**Exercise**
Report how many lines below contain the word "part". Give only the number.

Collected data entries
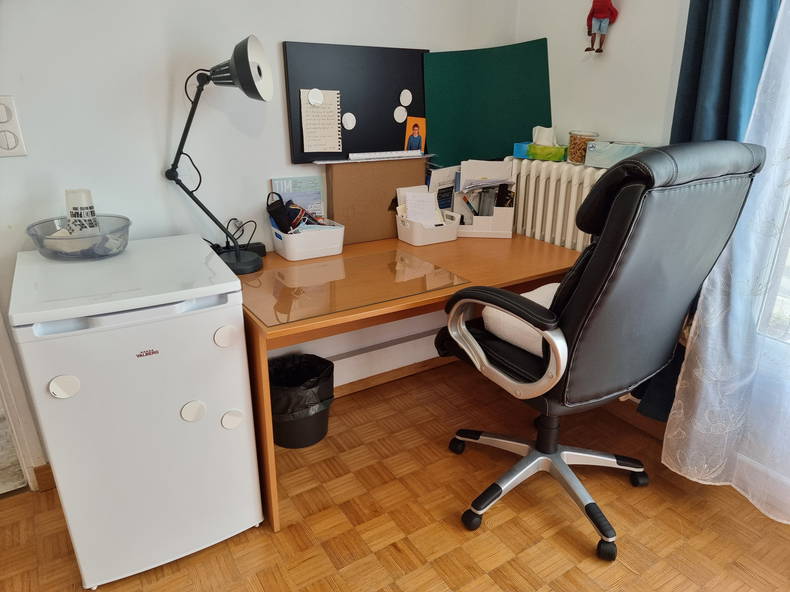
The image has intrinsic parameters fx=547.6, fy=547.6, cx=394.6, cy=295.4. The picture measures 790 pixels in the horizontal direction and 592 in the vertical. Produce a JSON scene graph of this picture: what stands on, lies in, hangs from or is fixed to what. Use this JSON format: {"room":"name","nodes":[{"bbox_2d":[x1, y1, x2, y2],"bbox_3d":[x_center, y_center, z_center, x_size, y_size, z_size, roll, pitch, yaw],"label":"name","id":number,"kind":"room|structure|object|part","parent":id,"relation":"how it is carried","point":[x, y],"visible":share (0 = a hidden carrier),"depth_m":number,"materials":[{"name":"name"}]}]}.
{"room":"office","nodes":[
{"label":"office","id":0,"kind":"room"},
{"bbox_2d":[0,0,517,476],"bbox_3d":[-0.981,-0.605,1.667,3.768,2.537,0.156,-13,25,-30],"label":"back wall","id":1,"kind":"structure","parent":0,"point":[288,30],"depth_m":1.76,"materials":[{"name":"white paint"}]},
{"bbox_2d":[0,95,27,157],"bbox_3d":[-1.120,-0.474,1.534,0.118,0.168,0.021,-13,25,-30],"label":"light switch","id":2,"kind":"object","parent":1,"relation":"attached to","point":[20,150],"visible":0.99,"depth_m":1.55,"materials":[{"name":"white plastic"}]},
{"bbox_2d":[0,312,41,491],"bbox_3d":[-1.676,-0.260,1.394,1.007,2.197,0.224,-13,25,-30],"label":"door frame","id":3,"kind":"structure","parent":1,"relation":"attached to","point":[0,372],"depth_m":1.82,"materials":[{"name":"white paint"}]},
{"bbox_2d":[34,463,55,491],"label":"baseboard","id":4,"kind":"structure","parent":1,"relation":"attached to","point":[44,475],"depth_m":1.89,"materials":[{"name":"brown wood"}]},
{"bbox_2d":[283,41,428,162],"bbox_3d":[-0.106,-0.741,2.098,0.630,0.410,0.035,-13,25,-30],"label":"bulletin board","id":5,"kind":"object","parent":1,"relation":"attached to","point":[344,136],"visible":0.74,"depth_m":2.06,"materials":[{"name":"black metal"}]},
{"bbox_2d":[307,89,323,105],"bbox_3d":[-0.285,-0.716,1.981,0.054,0.057,0.011,-13,25,-30],"label":"magnet","id":6,"kind":"object","parent":5,"relation":"attached to","point":[311,100],"visible":0.98,"depth_m":1.98,"materials":[{"name":"white plastic"}]},
{"bbox_2d":[301,88,340,153],"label":"notebook page","id":7,"kind":"object","parent":5,"relation":"attached to","point":[334,95],"visible":0.99,"depth_m":2.00,"materials":[{"name":"white paper"}]},
{"bbox_2d":[341,112,355,129],"bbox_3d":[-0.175,-0.665,2.087,0.054,0.061,0.007,-13,25,-30],"label":"magnet","id":8,"kind":"object","parent":5,"relation":"attached to","point":[349,123],"visible":0.97,"depth_m":2.09,"materials":[{"name":"white"}]},
{"bbox_2d":[347,150,423,160],"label":"ruler","id":9,"kind":"object","parent":5,"relation":"on","point":[375,156],"visible":0.99,"depth_m":2.12,"materials":[{"name":"white"}]},
{"bbox_2d":[393,105,407,122],"bbox_3d":[0.023,-0.732,2.213,0.059,0.064,0.004,-13,25,-30],"label":"magnet","id":10,"kind":"object","parent":5,"relation":"attached to","point":[399,113],"visible":0.98,"depth_m":2.21,"materials":[{"name":"white"}]},
{"bbox_2d":[399,89,411,106],"bbox_3d":[0.045,-0.802,2.217,0.057,0.062,0.005,-13,25,-30],"label":"magnet","id":11,"kind":"object","parent":5,"relation":"attached to","point":[401,98],"visible":0.98,"depth_m":2.21,"materials":[{"name":"white"}]},
{"bbox_2d":[404,116,425,152],"bbox_3d":[0.084,-0.652,2.252,0.086,0.149,0.006,-13,25,-30],"label":"photo","id":12,"kind":"object","parent":5,"relation":"attached to","point":[416,130],"visible":0.99,"depth_m":2.25,"materials":[{"name":"orange paper"}]},
{"bbox_2d":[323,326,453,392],"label":"baseboard","id":13,"kind":"object","parent":1,"relation":"attached to","point":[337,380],"visible":0.5,"depth_m":2.49,"materials":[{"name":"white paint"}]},
{"bbox_2d":[422,39,552,165],"bbox_3d":[0.397,-0.803,2.326,0.611,0.500,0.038,-13,25,-30],"label":"green board","id":14,"kind":"object","parent":1,"relation":"attached to","point":[511,138],"visible":0.77,"depth_m":2.30,"materials":[{"name":"green"}]},
{"bbox_2d":[0,358,789,591],"bbox_3d":[-0.136,1.232,0.582,4.349,0.099,4.058,-13,25,-30],"label":"floor","id":15,"kind":"structure","parent":0,"point":[401,541],"depth_m":1.75,"materials":[{"name":"brown wood"}]},
{"bbox_2d":[9,234,262,588],"bbox_3d":[-0.750,0.307,1.649,0.492,0.852,0.552,-13,25,-30],"label":"mini fridge","id":16,"kind":"object","parent":15,"relation":"on","point":[247,446],"visible":0.98,"depth_m":1.41,"materials":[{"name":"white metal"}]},
{"bbox_2d":[48,375,79,398],"bbox_3d":[-0.770,0.214,1.275,0.062,0.059,0.011,-13,25,-30],"label":"magnet","id":17,"kind":"object","parent":16,"relation":"attached to","point":[61,382],"visible":0.98,"depth_m":1.27,"materials":[{"name":"white"}]},
{"bbox_2d":[23,214,131,259],"bbox_3d":[-0.900,-0.165,1.578,0.273,0.090,0.273,-13,25,-30],"label":"glass bowl","id":18,"kind":"object","parent":16,"relation":"on","point":[31,234],"visible":0.84,"depth_m":1.53,"materials":[{"name":"clear glass"}]},
{"bbox_2d":[65,189,98,235],"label":"cup","id":19,"kind":"object","parent":18,"relation":"in","point":[85,199],"visible":0.76,"depth_m":1.58,"materials":[{"name":"white paper"}]},
{"bbox_2d":[180,400,206,421],"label":"magnet","id":20,"kind":"object","parent":16,"relation":"attached to","point":[198,407],"visible":0.98,"depth_m":1.46,"materials":[{"name":"white"}]},
{"bbox_2d":[213,324,238,347],"bbox_3d":[-0.446,0.109,1.444,0.062,0.064,0.007,-13,25,-30],"label":"magnet","id":21,"kind":"object","parent":16,"relation":"attached to","point":[219,334],"visible":0.98,"depth_m":1.44,"materials":[{"name":"white"}]},
{"bbox_2d":[221,409,243,429],"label":"magnet","id":22,"kind":"object","parent":16,"relation":"attached to","point":[233,418],"visible":0.98,"depth_m":1.54,"materials":[{"name":"white"}]},
{"bbox_2d":[269,352,334,448],"bbox_3d":[-0.383,0.406,2.168,0.304,0.294,0.300,-13,25,-30],"label":"trash can","id":23,"kind":"object","parent":15,"relation":"on","point":[316,438],"visible":0.73,"depth_m":2.09,"materials":[{"name":"black plastic"}]},
{"bbox_2d":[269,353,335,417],"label":"trash bag","id":24,"kind":"object","parent":23,"relation":"in","point":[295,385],"visible":0.51,"depth_m":2.08,"materials":[{"name":"black plastic"}]},
{"bbox_2d":[239,228,578,530],"bbox_3d":[0.036,0.210,2.104,1.264,0.722,0.673,-13,25,-30],"label":"desk","id":25,"kind":"object","parent":15,"relation":"on","point":[409,299],"visible":0.59,"depth_m":1.77,"materials":[{"name":"brown wood"}]},
{"bbox_2d":[166,34,273,273],"bbox_3d":[-0.552,-0.420,1.721,0.347,0.710,0.210,0,21,-2],"label":"desk lamp","id":26,"kind":"object","parent":25,"relation":"on","point":[241,53],"visible":0.97,"depth_m":1.66,"materials":[{"name":"black metal"}]},
{"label":"lamp base","id":27,"kind":"part","parent":26,"relation":"part of","materials":[{"name":"black metal"}]},
{"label":"lamp shade","id":28,"kind":"part","parent":26,"relation":"part of","materials":[{"name":"black metal"}]},
{"bbox_2d":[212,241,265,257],"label":"power strip","id":29,"kind":"object","parent":25,"relation":"on","point":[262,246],"visible":0.44,"depth_m":1.96,"materials":[{"name":"black plastic"}]},
{"bbox_2d":[270,218,344,259],"bbox_3d":[-0.320,-0.218,2.033,0.250,0.115,0.176,-13,25,-30],"label":"white bin","id":30,"kind":"object","parent":25,"relation":"on","point":[319,252],"visible":0.89,"depth_m":1.97,"materials":[{"name":"white plastic"}]},
{"bbox_2d":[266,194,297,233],"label":"black pouch","id":31,"kind":"object","parent":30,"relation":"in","point":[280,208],"visible":0.93,"depth_m":1.95,"materials":[{"name":"black fabric"}]},
{"bbox_2d":[271,175,324,221],"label":"magazine","id":32,"kind":"object","parent":30,"relation":"in","point":[306,206],"visible":0.52,"depth_m":2.08,"materials":[{"name":"paper"}]},
{"bbox_2d":[241,246,469,325],"bbox_3d":[-0.158,-0.052,1.740,0.650,0.004,0.452,-13,25,-30],"label":"glass top","id":33,"kind":"object","parent":25,"relation":"on","point":[329,266],"visible":0.99,"depth_m":1.70,"materials":[{"name":"clear glass"}]},
{"bbox_2d":[326,156,428,243],"bbox_3d":[-0.066,-0.387,2.194,0.433,0.320,0.030,-13,25,-30],"label":"cardboard panel","id":34,"kind":"object","parent":25,"relation":"on","point":[386,199],"visible":0.78,"depth_m":2.16,"materials":[{"name":"brown cardboard"}]},
{"bbox_2d":[394,206,461,245],"bbox_3d":[0.141,-0.285,2.242,0.231,0.106,0.168,-13,25,-30],"label":"white basket","id":35,"kind":"object","parent":25,"relation":"on","point":[444,239],"visible":0.82,"depth_m":2.19,"materials":[{"name":"white plastic"}]},
{"bbox_2d":[399,187,442,226],"bbox_3d":[0.121,-0.350,2.263,0.191,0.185,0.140,-13,25,-30],"label":"paper","id":36,"kind":"object","parent":35,"relation":"in","point":[409,196],"visible":0.68,"depth_m":2.26,"materials":[{"name":"white paper"}]},
{"bbox_2d":[426,165,458,210],"bbox_3d":[0.207,-0.422,2.378,0.200,0.272,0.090,-13,25,-30],"label":"book","id":37,"kind":"object","parent":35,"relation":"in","point":[447,204],"visible":0.49,"depth_m":2.34,"materials":[{"name":"paper"}]},
{"bbox_2d":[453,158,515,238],"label":"file holder","id":38,"kind":"object","parent":25,"relation":"on","point":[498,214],"visible":0.95,"depth_m":2.29,"materials":[{"name":"white cardboard"}]},
{"bbox_2d":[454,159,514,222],"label":"papers","id":39,"kind":"object","parent":38,"relation":"in","point":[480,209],"visible":0.7,"depth_m":2.30,"materials":[{"name":"paper"}]},
{"bbox_2d":[435,141,766,560],"bbox_3d":[0.532,0.116,1.692,0.695,1.191,0.729,-13,25,-30],"label":"office chair","id":40,"kind":"object","parent":15,"relation":"on","point":[570,307],"visible":0.98,"depth_m":1.41,"materials":[{"name":"black leather"}]},
{"bbox_3d":[0.310,0.127,1.613,0.159,0.273,0.437,-13,25,-30],"label":"armrest","id":41,"kind":"part","parent":40,"relation":"part of","materials":[{"name":"silver"}]},
{"bbox_2d":[481,283,561,356],"bbox_3d":[0.499,0.051,1.710,0.427,0.166,0.299,-19,28,-40],"label":"cushion","id":42,"kind":"object","parent":40,"relation":"on","point":[529,294],"visible":0.25,"depth_m":1.61,"materials":[{"name":"white fabric"}]},
{"bbox_3d":[0.540,0.575,1.944,0.583,0.313,0.612,-13,25,-30],"label":"base","id":43,"kind":"part","parent":40,"relation":"part of","materials":[{"name":"metal"}]},
{"bbox_2d":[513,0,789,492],"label":"right wall","id":44,"kind":"structure","parent":0,"point":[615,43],"depth_m":2.05,"materials":[{"name":"white paint"}]},
{"bbox_2d":[503,157,606,252],"bbox_3d":[0.712,-0.210,2.323,0.150,0.689,0.811,-13,25,-30],"label":"radiator","id":45,"kind":"object","parent":44,"relation":"attached to","point":[565,184],"visible":0.39,"depth_m":2.24,"materials":[{"name":"white metal"}]},
{"bbox_2d":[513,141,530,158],"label":"blue box","id":46,"kind":"object","parent":45,"relation":"on","point":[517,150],"visible":0.53,"depth_m":2.34,"materials":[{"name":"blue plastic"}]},
{"bbox_2d":[526,143,567,160],"bbox_3d":[0.636,-0.601,2.277,0.110,0.063,0.155,-13,25,-30],"label":"tissue box","id":47,"kind":"object","parent":45,"relation":"on","point":[558,150],"visible":0.93,"depth_m":2.23,"materials":[{"name":"green cardboard"}]},
{"bbox_2d":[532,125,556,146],"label":"tissue","id":48,"kind":"object","parent":47,"relation":"in","point":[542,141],"visible":0.84,"depth_m":2.25,"materials":[{"name":"white paper"}]},
{"bbox_2d":[567,130,599,164],"bbox_3d":[0.742,-0.590,2.173,0.110,0.122,0.111,-13,25,-30],"label":"glass jar","id":49,"kind":"object","parent":45,"relation":"on","point":[571,136],"visible":0.89,"depth_m":2.14,"materials":[{"name":"clear glass"}]},
{"bbox_2d":[584,141,646,167],"bbox_3d":[0.831,-0.527,2.035,0.130,0.079,0.206,-13,25,-30],"label":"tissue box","id":50,"kind":"object","parent":45,"relation":"on","point":[604,163],"visible":0.76,"depth_m":2.01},
{"bbox_2d":[585,0,618,53],"bbox_3d":[0.768,-1.070,2.030,0.084,0.334,0.123,-13,25,-30],"label":"doll","id":51,"kind":"object","parent":44,"relation":"attached to","point":[602,14],"visible":0.99,"depth_m":2.03,"materials":[{"name":"red"}]},
{"bbox_2d":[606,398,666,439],"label":"baseboard","id":52,"kind":"structure","parent":44,"relation":"attached to","point":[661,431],"depth_m":2.25,"materials":[{"name":"brown wood"}]},
{"bbox_2d":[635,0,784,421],"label":"blue curtain","id":53,"kind":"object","parent":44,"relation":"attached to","point":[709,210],"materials":[{"name":"blue fabric"}]},
{"bbox_2d":[665,0,789,522],"bbox_3d":[1.408,-0.335,0.970,0.088,2.520,1.578,-13,25,-30],"label":"sheer curtain","id":54,"kind":"object","parent":44,"relation":"attached to","point":[677,387],"visible":0.98,"depth_m":1.68,"materials":[{"name":"white fabric"}]},
{"bbox_2d":[755,193,789,343],"bbox_3d":[1.621,-0.434,1.018,0.154,1.675,1.463,-13,25,-30],"label":"window","id":55,"kind":"structure","parent":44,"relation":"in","point":[789,254],"depth_m":1.76,"materials":[{"name":"white glass"}]}
]}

**Solution below**
5